Pierre and Marie Currie
Here is how it goes: Two scientists fall in love and boom; they discover radioactive elements together, and sadly, they both die because they didn’t know how to handle these elements. However, after they die, they still become the father and mother of nuclear power. Their story was also very romantic as Mary refused Pierre’s first proposal in 1890, hoping to go back and work in a lab back home in Poland.
When the chauvinism in her home country prevented her from achieving her life’s dream, she came back to Paris, where Pierre, then a physics professor, treated her as an equal. The two fell in love and had a crazy wedding where a lab coat was the wedding dress and a bike ride around Paris, their honeymoon. They went ahead to win the Nobel Prize together for their discovery of radioactive elements.
Gary Hart and Donna Rice
Gary Hart had a clear lead against H.W. Bush in 1989 and was already being predicted to become the next POTUS when things went wild. Hart, then the Colorado senator, was accused by The Herald of having an affair with a 29-year old model Donna Rice. Hart denied the allegations on live interviews until the Herald published a photo of him and his mistress together on a summer vacation in 1987 in a rather compromising embrace.
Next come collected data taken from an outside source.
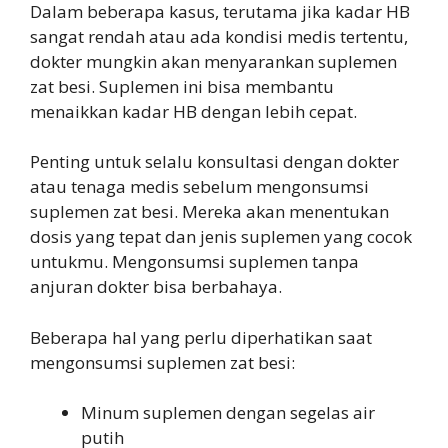
Dalam beberapa kasus, terutama jika kadar HB
sangat rendah atau ada kondisi medis tertentu,
dokter mungkin akan menyarankan suplemen
zat besi. Suplemen ini bisa membantu
menaikkan kadar HB dengan lebih cepat.
Penting untuk selalu konsultasi dengan dokter
atau tenaga medis sebelum mengonsumsi
suplemen zat besi. Mereka akan menentukan
dosis yang tepat dan jenis suplemen yang cocok
untukmu. Mengonsumsi suplemen tanpa
anjuran dokter bisa berbahaya.
Beberapa hal yang perlu diperhatikan saat
mengonsumsi suplemen zat besi:
Minum suplemen dengan segelas air
putih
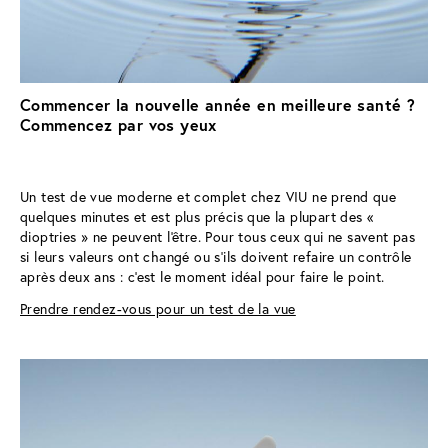
Commencer la nouvelle année en meilleure santé ?
Commencez par vos yeux
Un test de vue moderne et complet chez VIU ne prend que 
quelques minutes et est plus précis que la plupart des « 
dioptries » ne peuvent l'être. Pour tous ceux qui ne savent pas 
si leurs valeurs ont changé ou s'ils doivent refaire un contrôle 
après deux ans : c'est le moment idéal pour faire le point.
Prendre rendez-vous pour un test de la vue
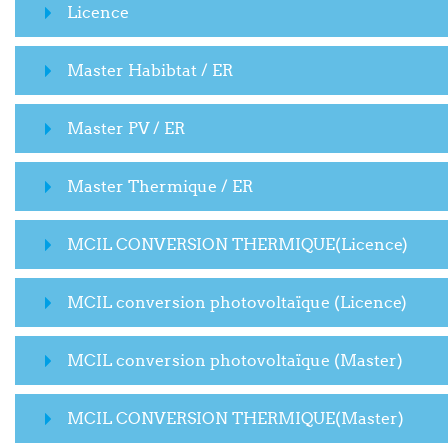
Licence
Master Habibtat / ER
Master PV / ER
Master Thermique / ER
MCIL CONVERSION THERMIQUE(Licence)
MCIL conversion photovoltaïque (Licence)
MCIL conversion photovoltaïque (Master)
MCIL CONVERSION THERMIQUE(Master)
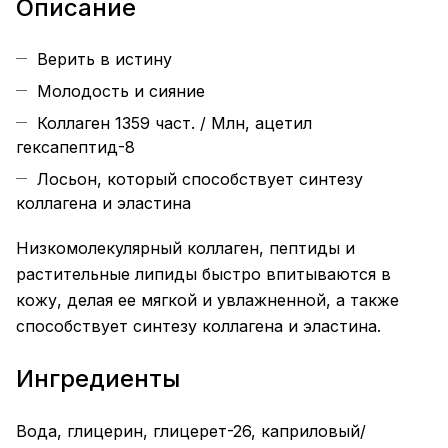
Описание
Верить в истину
Молодость и сияние
Коллаген 1359 част. / Млн, ацетил
гексапептид-8
Лосьон, который способствует синтезу
коллагена и эластина
Низкомолекулярный коллаген, пептиды и
растительные липиды быстро впитываются в
кожу, делая ее мягкой и увлажненной, а также
способствует синтезу коллагена и эластина.
Ингредиенты
Вода, глицерин, глицерет-26, каприловый/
Times were different then, and Hart’s ratings plummeted overnight. The DP had obviously lost their front runner forcing the party to front Michael Dukakis in Gary Hart’s place. Dukakis was a long ask by the party because he wasn’t as bold and charismatic as Gary Hart. That is how George H. W. Bush became the president.
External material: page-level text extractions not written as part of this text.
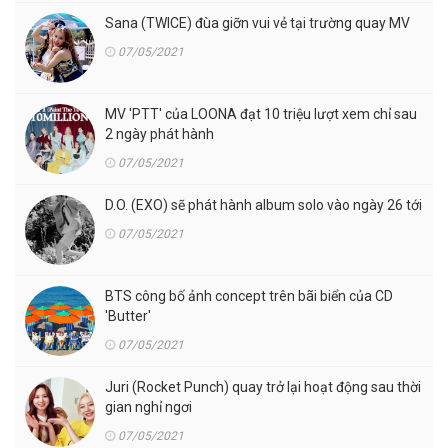
Sana (TWICE) đùa giỡn vui vẻ tại trường quay MV
07/05/2021
MV 'PTT' của LOONA đạt 10 triệu lượt xem chỉ sau
2 ngày phát hành
07/05/2021
D.O. (EXO) sẽ phát hành album solo vào ngày 26 tới
07/05/2021
BTS công bố ảnh concept trên bãi biển của CD
'Butter'
07/05/2021
Juri (Rocket Punch) quay trở lại hoạt động sau thời
gian nghỉ ngơi
07/05/2021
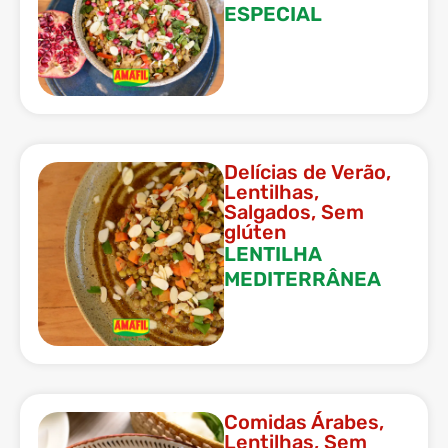
ESPECIAL
Delícias de Verão
,
Lentilhas
,
Salgados
,
Sem
glúten
LENTILHA
MEDITERRÂNEA
Comidas Árabes
,
Lentilhas
,
Sem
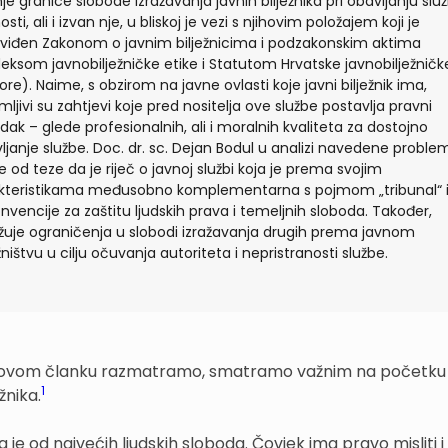
nje granice slobode izražavanja javnih bilježnika pri obavljanju sl
sti, ali i izvan nje, u bliskoj je vezi s njihovim položajem koji je
viđen Zakonom o javnim bilježnicima i podzakonskim aktima
eksom javnobilježničke etike i Statutom Hrvatske javnobilježničk
re). Naime, s obzirom na javne ovlasti koje javni bilježnik ima,
mljivi su zahtjevi koje pred nositelja ove službe postavlja pravni
dak – glede profesionalnih, ali i moralnih kvaliteta za dostojno
ljanje službe. Doc. dr. sc. Dejan Bodul u analizi navedene proble
e od teze da je riječ o javnoj službi koja je prema svojim
kteristikama međusobno komplementarna s pojmom „tribunal“ iz
onvencije za zaštitu ljudskih prava i temeljnih sloboda. Također,
ažuje ograničenja u slobodi izražavanja drugih prema javnom
ežništvu u cilju očuvanja autoriteta i nepristranosti službe.
u ovom članku razmatramo, smatramo važnim na početku
1
žnika.
a je od najvećih ljudskih sloboda. Čovjek ima pravo misliti 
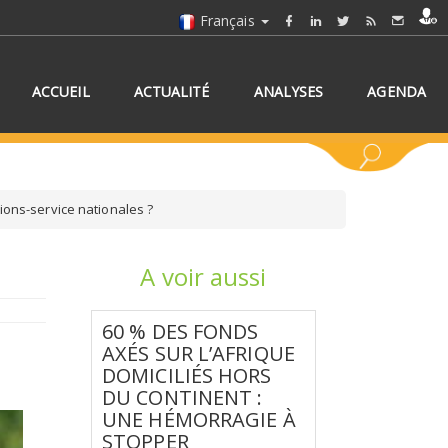
Français
ACCUEIL
ACTUALITÉ
ANALYSES
AGENDA
ions-service nationales ?
A voir aussi
NNEZ UN/DES PAYS
60 % DES FONDS
AXÉS SUR L’AFRIQUE
DOMICILIÉS HORS
DU CONTINENT :
UNE HÉMORRAGIE À
STOPPER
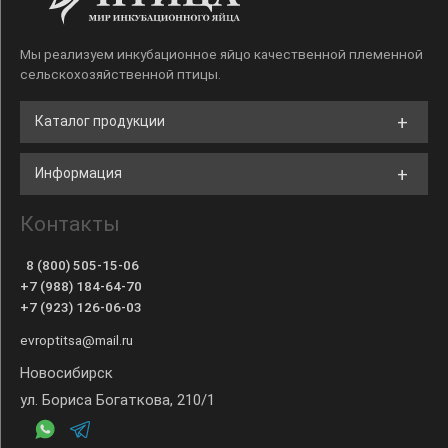
Мы реализуем инкубационное яйцо качественной племенной
сельскохозяйственной птицы.
Каталог продукции
Информация
Контакты
8 (800) 505-15-06
+7 (988) 184-64-70
+7 (923) 126-06-03
evroptitsa@mail.ru
Новосибирск
ул. Бориса Богаткова, 210/1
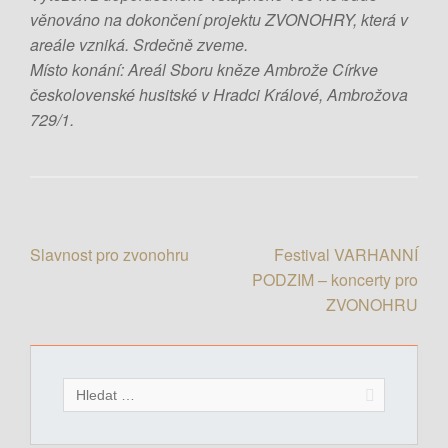
věnováno na dokončení projektu ZVONOHRY, která v
areále vzniká. Srdečně zveme.
Místo konání: Areál Sboru kněze Ambrože Církve
českolovenské husitské v Hradci Králové, Ambrožova
729/1.
Slavnost pro zvonohru
Festival VARHANNÍ
N
PODZIM – koncerty pro
a
ZVONOHRU
v
i
g
V
a
y
c
h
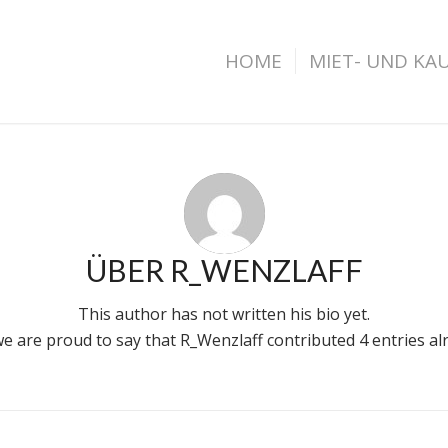
HOME
MIET- UND KA
ÜBER
R_WENZLAFF
This author has not written his bio yet.
we are proud to say that
R_Wenzlaff
contributed 4 entries al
Queen Victoria and Prince Albert
The marriage of Queen Victoria to Prince Albert of Germany is the wedding that made white wedding dresses popular for posterity, but its impact was greater on Britain. Albert was a German prince, so you can guess how Britons received the news when Victoria proposed to him in 1839. Yes! Victoria did the proposing. The princes fell in love with the charming Albert in 1836 when he came to England for her 17th birthday.
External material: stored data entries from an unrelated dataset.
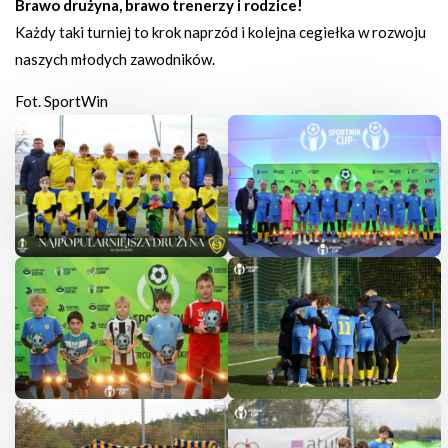
Brawo drużyna, brawo trenerzy i rodzice!
Każdy taki turniej to krok naprzód i kolejna cegiełka w rozwoju
naszych młodych zawodników.
Fot. SportWin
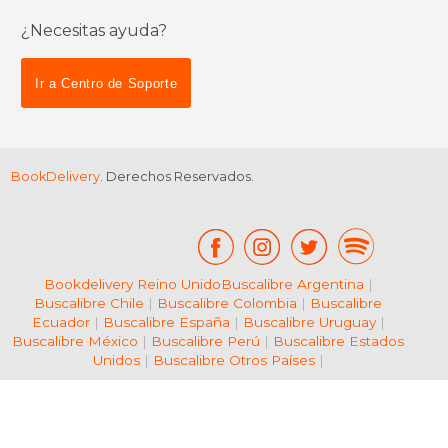
¿Necesitas ayuda?
$ 27.76
$ 131
15%
50%
dcto.
dcto.
$ 23.59
$ 65.
Ir a Centro de Soporte
BookDelivery
. Derechos Reservados.
Bookdelivery Reino Unido
Buscalibre Argentina
|
Buscalibre Chile
|
Buscalibre Colombia
|
Buscalibre
Ecuador
|
Buscalibre España
|
Buscalibre Uruguay
|
Buscalibre México
|
Buscalibre Perú
|
Buscalibre Estados
Unidos
|
Buscalibre Otros Países
|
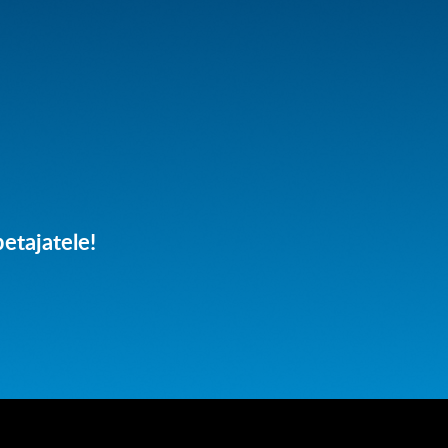
etajatele!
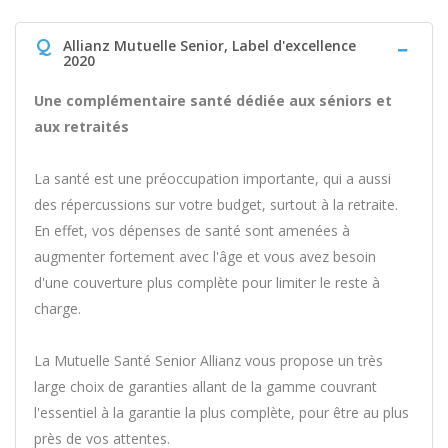
Q
Allianz Mutuelle Senior, Label d'excellence
2020
Une complémentaire santé dédiée aux séniors et
aux retraités
La santé est une préoccupation importante, qui a aussi
des répercussions sur votre budget, surtout à la retraite.
En effet, vos dépenses de santé sont amenées à
augmenter fortement avec l'âge et vous avez besoin
d'une couverture plus complète pour limiter le reste à
charge.
La Mutuelle Santé Senior Allianz vous propose un très
large choix de garanties allant de la gamme couvrant
l'essentiel à la garantie la plus complète, pour être au plus
près de vos attentes.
Their love was real (despite Victoria’s frequent angry outbursts at Albert), as revealed by Victoria’s letters to Albert in the National Archives. Their marriage also heralded one of the longest reigns by a British Monarch in history. When Albert died in 1861, the queen was devastated and went into seclusion, mourning the love of her life for three years, causing the people to start wondering. Their marriage was, however, blessed with nine children that now make the large Royal Family.
Judy Exner And J F Kennedy
John Franklin Kennedy was famous as a president having been seen as the young and ambitious leader of the free world that would take man to the moon and all of those praises. The young president was, however, immortalized after his controversial assassination that has never been resolved to date. Among the theories about the cause of his death, his affair with Judy Exner remains the most convincing. So, did Judy Exner, the mistress to both the POTUS and Giancana, the crime lord of Chicago, cause his death.
There were rumours that Giancana helped Kennedy win his narrow victory in Chicago and that Exner was his connection to the president. Exner’s affair with Giancana also ended just two years before the president’s assassination while she continued seeing the president until his death. This has led to the assumption that the president’s assassination may well have been a revenge hit for his ungratefulness to the Godfather Of Chicago.